--- Exercise prompt ---
For the listing below, print exactly the lines from the line with "får ordentlig vägledning" to the line with "på oli-materialet innan", both included, and nothing beyond them.

--- Data to use ---
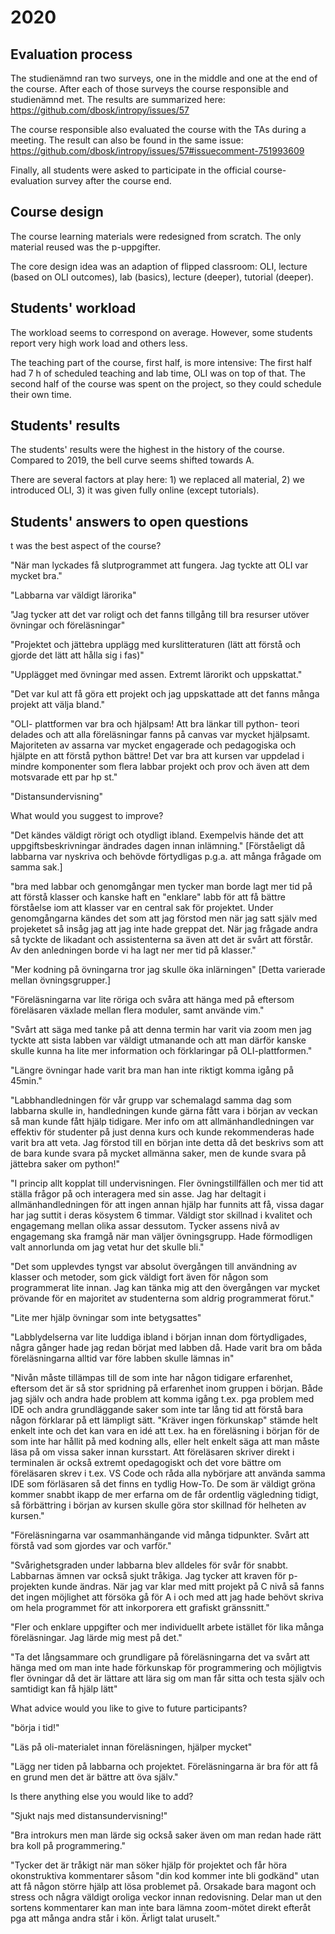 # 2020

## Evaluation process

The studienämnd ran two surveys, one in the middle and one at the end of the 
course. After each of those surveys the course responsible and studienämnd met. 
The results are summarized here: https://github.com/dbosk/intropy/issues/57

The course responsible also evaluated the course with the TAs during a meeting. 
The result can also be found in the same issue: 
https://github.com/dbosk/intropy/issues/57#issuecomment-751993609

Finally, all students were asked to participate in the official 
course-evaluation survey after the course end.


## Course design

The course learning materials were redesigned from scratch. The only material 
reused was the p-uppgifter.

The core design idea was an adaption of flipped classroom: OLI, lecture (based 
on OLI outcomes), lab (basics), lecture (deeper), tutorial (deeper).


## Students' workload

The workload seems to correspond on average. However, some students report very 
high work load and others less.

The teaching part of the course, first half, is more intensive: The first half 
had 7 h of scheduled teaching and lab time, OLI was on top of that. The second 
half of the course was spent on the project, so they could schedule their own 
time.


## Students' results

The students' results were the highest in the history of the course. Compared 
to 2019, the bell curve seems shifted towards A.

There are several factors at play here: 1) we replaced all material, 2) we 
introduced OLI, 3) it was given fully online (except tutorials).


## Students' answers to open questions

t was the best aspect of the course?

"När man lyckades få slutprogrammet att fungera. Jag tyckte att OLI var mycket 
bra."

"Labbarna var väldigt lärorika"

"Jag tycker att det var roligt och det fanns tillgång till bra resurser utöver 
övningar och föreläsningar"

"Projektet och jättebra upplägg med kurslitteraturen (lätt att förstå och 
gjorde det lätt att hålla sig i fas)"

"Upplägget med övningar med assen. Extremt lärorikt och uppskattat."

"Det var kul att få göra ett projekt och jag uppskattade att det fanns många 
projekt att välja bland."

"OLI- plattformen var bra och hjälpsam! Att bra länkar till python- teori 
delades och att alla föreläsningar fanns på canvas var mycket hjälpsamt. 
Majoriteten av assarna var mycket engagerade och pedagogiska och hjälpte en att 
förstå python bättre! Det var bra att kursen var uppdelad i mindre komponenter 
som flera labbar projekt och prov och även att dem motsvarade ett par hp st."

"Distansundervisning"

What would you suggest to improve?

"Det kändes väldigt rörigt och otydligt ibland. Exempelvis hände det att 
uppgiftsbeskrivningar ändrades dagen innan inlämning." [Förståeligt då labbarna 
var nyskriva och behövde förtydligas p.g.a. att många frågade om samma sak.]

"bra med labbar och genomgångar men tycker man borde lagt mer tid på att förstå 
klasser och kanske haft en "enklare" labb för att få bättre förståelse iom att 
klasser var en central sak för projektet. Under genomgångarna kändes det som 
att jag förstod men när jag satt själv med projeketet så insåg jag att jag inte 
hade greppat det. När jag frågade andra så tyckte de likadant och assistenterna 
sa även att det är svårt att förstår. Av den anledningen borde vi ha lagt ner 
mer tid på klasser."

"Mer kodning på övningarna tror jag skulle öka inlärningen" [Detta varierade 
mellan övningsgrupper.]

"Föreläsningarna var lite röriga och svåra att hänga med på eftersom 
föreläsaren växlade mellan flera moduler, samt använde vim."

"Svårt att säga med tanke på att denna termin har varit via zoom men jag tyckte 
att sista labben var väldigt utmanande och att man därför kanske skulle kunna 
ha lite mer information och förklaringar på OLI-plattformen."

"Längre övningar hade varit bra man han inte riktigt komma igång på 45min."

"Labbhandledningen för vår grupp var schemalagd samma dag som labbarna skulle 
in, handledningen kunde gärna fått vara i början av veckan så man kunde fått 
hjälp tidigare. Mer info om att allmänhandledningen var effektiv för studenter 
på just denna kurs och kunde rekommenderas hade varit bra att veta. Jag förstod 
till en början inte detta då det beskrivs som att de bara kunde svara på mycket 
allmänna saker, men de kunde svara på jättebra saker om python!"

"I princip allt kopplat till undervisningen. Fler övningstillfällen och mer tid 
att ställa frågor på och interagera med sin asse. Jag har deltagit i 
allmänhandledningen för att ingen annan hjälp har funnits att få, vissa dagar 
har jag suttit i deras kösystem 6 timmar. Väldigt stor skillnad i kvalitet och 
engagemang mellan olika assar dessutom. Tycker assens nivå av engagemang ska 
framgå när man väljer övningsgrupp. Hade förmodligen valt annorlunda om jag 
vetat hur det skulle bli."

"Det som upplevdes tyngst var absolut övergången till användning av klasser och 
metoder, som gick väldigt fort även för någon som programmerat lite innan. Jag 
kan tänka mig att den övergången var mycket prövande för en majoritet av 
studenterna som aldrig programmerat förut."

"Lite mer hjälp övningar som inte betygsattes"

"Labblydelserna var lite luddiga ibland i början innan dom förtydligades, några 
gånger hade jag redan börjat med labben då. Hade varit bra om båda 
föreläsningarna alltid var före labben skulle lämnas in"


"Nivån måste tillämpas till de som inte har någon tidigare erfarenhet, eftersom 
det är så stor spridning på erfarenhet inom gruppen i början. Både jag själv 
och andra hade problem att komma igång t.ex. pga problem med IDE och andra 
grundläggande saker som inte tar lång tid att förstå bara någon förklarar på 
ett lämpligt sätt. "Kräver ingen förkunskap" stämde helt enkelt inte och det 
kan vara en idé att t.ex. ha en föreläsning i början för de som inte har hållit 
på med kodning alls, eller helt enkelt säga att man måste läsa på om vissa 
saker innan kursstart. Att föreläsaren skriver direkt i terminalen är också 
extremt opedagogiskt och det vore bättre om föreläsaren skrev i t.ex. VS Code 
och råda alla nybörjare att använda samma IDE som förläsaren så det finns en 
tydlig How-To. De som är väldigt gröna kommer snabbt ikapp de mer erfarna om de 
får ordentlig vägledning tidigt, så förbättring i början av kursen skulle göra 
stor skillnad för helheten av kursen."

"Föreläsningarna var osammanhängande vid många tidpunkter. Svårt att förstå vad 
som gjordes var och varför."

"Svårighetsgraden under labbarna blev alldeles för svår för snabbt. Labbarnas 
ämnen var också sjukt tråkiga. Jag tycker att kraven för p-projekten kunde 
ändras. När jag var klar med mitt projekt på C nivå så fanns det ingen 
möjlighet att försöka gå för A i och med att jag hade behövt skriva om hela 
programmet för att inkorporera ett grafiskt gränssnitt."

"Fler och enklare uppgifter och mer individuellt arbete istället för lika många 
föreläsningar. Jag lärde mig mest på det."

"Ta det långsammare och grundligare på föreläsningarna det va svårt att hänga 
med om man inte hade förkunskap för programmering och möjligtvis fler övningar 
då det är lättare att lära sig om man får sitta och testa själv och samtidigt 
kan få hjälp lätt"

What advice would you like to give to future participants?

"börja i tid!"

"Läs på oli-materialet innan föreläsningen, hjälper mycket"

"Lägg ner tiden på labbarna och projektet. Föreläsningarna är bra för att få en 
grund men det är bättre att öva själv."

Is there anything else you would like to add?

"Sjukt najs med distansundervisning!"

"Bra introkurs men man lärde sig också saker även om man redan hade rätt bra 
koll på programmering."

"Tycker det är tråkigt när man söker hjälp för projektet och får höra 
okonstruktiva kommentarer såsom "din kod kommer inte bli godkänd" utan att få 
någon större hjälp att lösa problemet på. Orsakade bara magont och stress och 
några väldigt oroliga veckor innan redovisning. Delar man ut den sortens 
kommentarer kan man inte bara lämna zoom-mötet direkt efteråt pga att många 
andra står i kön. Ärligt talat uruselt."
--
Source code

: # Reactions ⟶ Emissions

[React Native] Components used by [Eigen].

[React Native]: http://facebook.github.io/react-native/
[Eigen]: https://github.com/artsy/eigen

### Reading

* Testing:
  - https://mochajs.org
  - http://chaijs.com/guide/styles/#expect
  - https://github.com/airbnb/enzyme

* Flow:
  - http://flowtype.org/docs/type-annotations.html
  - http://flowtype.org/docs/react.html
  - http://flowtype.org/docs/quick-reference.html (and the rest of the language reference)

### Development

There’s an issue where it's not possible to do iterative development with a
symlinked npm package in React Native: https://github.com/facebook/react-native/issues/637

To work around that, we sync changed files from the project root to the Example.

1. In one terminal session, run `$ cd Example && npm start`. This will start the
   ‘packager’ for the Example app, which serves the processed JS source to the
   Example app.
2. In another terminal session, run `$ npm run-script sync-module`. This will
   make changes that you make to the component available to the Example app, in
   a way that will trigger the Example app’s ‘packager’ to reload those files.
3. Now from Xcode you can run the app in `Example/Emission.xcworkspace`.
...
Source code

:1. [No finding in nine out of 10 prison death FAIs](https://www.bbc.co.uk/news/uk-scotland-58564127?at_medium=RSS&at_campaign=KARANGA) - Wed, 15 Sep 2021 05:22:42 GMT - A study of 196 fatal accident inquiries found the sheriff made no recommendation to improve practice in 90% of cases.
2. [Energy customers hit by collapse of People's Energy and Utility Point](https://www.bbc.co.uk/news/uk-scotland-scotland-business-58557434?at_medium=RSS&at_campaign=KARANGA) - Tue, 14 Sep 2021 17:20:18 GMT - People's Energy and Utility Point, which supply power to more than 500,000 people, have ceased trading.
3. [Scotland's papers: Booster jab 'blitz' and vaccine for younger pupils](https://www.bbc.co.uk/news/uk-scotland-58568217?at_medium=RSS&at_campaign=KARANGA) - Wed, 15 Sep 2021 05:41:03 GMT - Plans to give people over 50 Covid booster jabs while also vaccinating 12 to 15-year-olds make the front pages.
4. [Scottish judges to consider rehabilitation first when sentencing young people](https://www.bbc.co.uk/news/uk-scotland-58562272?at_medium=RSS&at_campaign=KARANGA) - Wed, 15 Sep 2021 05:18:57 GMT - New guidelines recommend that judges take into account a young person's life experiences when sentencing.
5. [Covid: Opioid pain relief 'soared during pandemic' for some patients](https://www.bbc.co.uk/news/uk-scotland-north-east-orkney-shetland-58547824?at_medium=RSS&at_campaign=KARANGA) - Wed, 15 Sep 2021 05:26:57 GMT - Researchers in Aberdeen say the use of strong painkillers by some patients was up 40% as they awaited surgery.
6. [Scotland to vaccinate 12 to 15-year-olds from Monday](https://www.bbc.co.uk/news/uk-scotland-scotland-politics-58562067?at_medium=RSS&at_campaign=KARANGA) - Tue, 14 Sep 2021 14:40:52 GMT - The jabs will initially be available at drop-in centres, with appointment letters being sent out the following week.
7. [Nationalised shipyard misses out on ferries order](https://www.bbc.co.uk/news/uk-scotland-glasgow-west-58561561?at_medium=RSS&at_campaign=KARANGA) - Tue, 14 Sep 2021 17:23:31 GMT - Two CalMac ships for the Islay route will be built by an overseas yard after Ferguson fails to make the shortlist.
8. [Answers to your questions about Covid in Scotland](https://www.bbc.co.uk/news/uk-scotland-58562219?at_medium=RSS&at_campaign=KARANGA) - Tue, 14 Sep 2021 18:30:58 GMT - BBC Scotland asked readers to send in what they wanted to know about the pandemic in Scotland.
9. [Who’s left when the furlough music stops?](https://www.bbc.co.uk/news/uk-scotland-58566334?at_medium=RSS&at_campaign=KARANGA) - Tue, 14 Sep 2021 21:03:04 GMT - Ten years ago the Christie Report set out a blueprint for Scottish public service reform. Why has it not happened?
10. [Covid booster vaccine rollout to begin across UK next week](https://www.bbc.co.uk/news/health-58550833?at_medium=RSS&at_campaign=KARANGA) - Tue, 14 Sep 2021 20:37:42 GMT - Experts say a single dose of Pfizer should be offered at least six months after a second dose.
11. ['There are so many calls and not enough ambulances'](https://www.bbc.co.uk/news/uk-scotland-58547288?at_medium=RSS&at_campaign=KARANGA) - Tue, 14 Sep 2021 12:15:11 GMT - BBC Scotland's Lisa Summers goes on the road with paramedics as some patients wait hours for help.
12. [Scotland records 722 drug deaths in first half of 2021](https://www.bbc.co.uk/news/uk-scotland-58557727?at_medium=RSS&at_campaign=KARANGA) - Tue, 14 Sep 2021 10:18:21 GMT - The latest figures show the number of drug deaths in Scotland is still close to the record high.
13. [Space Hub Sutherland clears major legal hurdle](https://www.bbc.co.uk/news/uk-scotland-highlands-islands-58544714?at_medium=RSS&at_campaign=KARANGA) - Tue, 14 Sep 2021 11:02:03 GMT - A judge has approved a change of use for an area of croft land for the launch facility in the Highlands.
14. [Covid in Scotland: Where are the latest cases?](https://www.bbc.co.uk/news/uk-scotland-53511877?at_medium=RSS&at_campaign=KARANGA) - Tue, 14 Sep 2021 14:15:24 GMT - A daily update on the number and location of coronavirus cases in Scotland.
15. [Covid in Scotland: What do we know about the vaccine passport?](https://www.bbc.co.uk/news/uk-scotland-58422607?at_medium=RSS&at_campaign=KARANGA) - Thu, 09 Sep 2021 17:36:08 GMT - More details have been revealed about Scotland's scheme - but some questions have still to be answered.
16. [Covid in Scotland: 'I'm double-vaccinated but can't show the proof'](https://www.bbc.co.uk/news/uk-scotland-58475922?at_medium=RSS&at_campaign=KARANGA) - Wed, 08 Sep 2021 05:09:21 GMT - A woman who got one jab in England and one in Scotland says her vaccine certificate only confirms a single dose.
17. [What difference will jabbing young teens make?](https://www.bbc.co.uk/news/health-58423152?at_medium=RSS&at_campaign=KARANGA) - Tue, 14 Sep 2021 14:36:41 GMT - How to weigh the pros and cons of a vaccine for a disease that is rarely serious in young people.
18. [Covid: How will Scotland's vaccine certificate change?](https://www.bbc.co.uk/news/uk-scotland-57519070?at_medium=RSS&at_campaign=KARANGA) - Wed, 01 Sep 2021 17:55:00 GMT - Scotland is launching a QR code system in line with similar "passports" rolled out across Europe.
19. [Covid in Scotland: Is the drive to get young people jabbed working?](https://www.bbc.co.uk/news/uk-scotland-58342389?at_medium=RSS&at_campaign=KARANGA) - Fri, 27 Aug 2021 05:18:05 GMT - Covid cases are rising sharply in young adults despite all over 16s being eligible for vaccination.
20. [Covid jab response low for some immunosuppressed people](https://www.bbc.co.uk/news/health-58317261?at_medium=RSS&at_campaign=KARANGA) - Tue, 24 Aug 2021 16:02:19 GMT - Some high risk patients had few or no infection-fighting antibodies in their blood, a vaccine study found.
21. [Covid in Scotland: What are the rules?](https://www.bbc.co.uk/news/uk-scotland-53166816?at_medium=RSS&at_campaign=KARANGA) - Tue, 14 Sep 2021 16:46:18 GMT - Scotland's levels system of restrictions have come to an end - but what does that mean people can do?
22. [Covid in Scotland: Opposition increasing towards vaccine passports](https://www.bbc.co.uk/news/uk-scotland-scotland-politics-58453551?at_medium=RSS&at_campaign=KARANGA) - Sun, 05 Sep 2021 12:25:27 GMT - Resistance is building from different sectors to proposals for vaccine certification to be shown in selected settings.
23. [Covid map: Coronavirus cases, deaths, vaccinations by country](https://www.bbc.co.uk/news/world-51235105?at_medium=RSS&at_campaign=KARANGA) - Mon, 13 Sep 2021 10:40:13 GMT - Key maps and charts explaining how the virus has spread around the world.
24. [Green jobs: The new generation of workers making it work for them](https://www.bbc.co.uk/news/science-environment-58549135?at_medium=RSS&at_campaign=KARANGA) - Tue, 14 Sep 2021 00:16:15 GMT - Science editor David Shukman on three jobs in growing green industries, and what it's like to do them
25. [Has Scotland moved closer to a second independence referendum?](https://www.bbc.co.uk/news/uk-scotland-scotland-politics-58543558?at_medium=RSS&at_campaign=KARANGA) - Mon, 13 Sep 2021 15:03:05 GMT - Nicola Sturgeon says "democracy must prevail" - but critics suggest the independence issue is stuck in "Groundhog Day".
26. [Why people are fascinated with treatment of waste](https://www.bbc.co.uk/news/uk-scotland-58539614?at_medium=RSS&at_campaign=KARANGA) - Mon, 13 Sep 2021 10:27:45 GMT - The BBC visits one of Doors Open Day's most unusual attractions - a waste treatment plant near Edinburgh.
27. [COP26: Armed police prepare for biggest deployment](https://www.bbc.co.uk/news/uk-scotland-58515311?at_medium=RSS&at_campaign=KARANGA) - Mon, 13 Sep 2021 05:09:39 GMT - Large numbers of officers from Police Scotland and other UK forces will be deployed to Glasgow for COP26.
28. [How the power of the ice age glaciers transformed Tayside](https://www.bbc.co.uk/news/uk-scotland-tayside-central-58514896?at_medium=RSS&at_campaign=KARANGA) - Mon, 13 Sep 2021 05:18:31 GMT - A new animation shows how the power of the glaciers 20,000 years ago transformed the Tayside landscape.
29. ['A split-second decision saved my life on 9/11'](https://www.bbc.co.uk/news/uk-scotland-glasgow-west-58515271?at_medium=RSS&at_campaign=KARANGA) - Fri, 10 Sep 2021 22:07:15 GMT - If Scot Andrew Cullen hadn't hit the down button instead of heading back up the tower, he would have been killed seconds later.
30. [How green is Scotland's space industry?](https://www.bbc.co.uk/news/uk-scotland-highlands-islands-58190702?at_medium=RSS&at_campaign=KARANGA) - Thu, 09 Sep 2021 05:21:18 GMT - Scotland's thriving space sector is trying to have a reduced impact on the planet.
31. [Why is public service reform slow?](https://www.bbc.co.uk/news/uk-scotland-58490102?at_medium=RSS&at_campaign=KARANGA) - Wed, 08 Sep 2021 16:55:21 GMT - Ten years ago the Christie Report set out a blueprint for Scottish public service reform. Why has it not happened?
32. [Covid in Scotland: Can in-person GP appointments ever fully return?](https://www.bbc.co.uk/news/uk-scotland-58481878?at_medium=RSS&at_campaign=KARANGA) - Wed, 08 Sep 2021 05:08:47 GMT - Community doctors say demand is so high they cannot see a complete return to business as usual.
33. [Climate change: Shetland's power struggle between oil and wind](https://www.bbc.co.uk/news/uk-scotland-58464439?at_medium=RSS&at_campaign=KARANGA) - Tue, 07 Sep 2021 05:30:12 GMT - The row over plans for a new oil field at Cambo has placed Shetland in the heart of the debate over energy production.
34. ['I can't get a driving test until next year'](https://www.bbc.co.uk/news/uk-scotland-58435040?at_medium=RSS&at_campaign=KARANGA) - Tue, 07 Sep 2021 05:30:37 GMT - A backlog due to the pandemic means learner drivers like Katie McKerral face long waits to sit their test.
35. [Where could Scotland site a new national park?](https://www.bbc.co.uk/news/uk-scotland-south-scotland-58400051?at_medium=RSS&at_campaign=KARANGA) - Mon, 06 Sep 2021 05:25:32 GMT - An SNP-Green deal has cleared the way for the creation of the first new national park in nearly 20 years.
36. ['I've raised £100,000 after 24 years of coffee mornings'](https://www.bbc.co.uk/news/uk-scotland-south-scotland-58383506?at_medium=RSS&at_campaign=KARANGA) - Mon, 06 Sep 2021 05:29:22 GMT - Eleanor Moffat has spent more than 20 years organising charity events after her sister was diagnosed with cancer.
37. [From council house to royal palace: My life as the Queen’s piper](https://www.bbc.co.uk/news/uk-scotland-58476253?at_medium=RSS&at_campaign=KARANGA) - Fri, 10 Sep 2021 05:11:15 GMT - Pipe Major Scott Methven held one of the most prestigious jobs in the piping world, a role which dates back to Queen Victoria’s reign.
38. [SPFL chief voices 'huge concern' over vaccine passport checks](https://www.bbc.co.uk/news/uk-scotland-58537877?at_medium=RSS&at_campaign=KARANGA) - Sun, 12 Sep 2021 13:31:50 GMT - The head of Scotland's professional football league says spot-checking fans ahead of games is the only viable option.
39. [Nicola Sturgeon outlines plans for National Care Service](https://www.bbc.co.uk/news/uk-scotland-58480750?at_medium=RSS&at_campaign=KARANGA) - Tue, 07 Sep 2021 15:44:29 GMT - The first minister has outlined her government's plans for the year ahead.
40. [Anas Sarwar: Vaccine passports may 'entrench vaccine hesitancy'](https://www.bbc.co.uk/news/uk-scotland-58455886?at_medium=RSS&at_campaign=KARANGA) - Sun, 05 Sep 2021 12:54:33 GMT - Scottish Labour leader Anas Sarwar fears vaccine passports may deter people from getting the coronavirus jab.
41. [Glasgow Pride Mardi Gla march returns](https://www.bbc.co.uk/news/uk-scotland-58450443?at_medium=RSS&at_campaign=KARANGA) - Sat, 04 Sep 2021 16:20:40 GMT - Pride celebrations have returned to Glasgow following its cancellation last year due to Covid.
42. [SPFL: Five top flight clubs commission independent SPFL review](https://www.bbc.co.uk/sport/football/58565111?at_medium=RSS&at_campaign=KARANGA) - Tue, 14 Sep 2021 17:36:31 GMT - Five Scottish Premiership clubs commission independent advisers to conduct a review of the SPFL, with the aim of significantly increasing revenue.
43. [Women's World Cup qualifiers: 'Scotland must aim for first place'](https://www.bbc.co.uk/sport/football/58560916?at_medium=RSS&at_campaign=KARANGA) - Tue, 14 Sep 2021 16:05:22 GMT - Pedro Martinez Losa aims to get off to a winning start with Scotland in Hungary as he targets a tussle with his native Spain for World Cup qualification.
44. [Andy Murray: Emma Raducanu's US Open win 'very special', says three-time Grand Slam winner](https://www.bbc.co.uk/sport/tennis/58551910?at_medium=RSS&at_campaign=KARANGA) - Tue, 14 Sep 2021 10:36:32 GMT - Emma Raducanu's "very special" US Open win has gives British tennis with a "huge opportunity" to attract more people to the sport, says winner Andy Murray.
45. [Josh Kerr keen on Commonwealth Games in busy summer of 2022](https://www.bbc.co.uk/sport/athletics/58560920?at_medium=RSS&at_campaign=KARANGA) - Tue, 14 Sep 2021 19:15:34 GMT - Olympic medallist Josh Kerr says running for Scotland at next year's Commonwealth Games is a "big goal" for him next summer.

--- Answer space ---
får ordentlig vägledning tidigt, så förbättring i början av kursen skulle göra 
stor skillnad för helheten av kursen."

"Föreläsningarna var osammanhängande vid många tidpunkter. Svårt att förstå vad 
som gjordes var och varför."

"Svårighetsgraden under labbarna blev alldeles för svår för snabbt. Labbarnas 
ämnen var också sjukt tråkiga. Jag tycker att kraven för p-projekten kunde 
ändras. När jag var klar med mitt projekt på C nivå så fanns det ingen 
möjlighet att försöka gå för A i och med att jag hade behövt skriva om hela 
programmet för att inkorporera ett grafiskt gränssnitt."

"Fler och enklare uppgifter och mer individuellt arbete istället för lika många 
föreläsningar. Jag lärde mig mest på det."

"Ta det långsammare och grundligare på föreläsningarna det va svårt att hänga 
med om man inte hade förkunskap för programmering och möjligtvis fler övningar 
då det är lättare att lära sig om man får sitta och testa själv och samtidigt 
kan få hjälp lätt"

What advice would you like to give to future participants?

"börja i tid!"

"Läs på oli-materialet innan föreläsningen, hjälper mycket"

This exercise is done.